Dr. Herbert von Frankenstein, ein deutscher Wissenschaftler, will aus Leichenteilen einen idealen Menschen konstruieren. In einer düsteren Novembernacht entwendet Dr. Frankenstein deshalb frische Leichenteile aus Gräbern.
Sein Ziel ist die Erschaffung eines perfekten Menschen, deshalb soll sein Gehilfe im das Gehirn eines Wissenschaftlers bringen, doch sein Gehilfe hat ihm versehentlich das Gehirn eines Verbrechers gebracht.

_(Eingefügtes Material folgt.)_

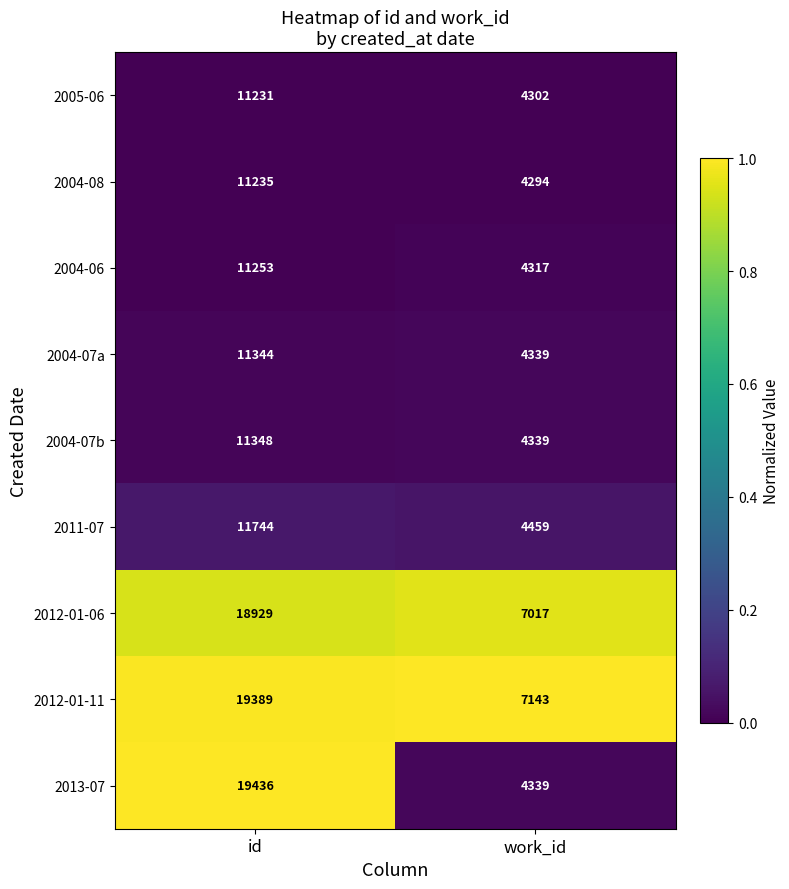

What is the smallest value displayed?

4294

Ein Monster erwacht zum Leben, das Amok läuft, weil es unfühig ist, menschliche Verhaltensregeln zu begreifen.
Filmkritiken
Dirk Jasper FilmLexikon: Nach dem Schauerroman von Mary Wollstonecraft Shelley drehte James Whale 1931 den ersten Tonfilm über den besessenen Wissenschaftler, der einen künstlichen Menschen erschafft. Auch wenn die Gruseleffekte, die damals die Leute voll Entsetzen aus den Kinos laufen liessen, heute eher rührend erscheinen, hat der Klassiker immer noch seinen Reiz. Orientiert am Expressionismus des deutschen phantastischen Stummfilms, erzielt er mit seinen Licht- und Schatteneffekten und der Studio-Architektur eine überzeugend düstere Atmosphäre. Hauptdarsteller Boris Karloff wurde durch den Film zur Inkarnation des Monsters.
Lexikon des internationalen Films: Einer der frühesten und meistkopierten amerikanischen Gruselfilme. Formal vom expressionistischen deutschen Kino ("Caligari", "Golem" etc.) inspiriert, beeinflusste er seinerseits eine Flut von Horrorfilmen. Wenn auch heute kaum noch schockierend, ist "Frankenstein" ein absoluter Klassiker seines Genres und ein Stück Filmgeschichte mit erstaunlichen Spezialeffekten.
Kölner Stadt-Anzeiger: Der berühmteste Horrorfilm aller Zeiten, der auch heute noch durch seinen szenischen Einfallsreichtum besticht. Mit Boris Karloff als beinahe menschliches Monster.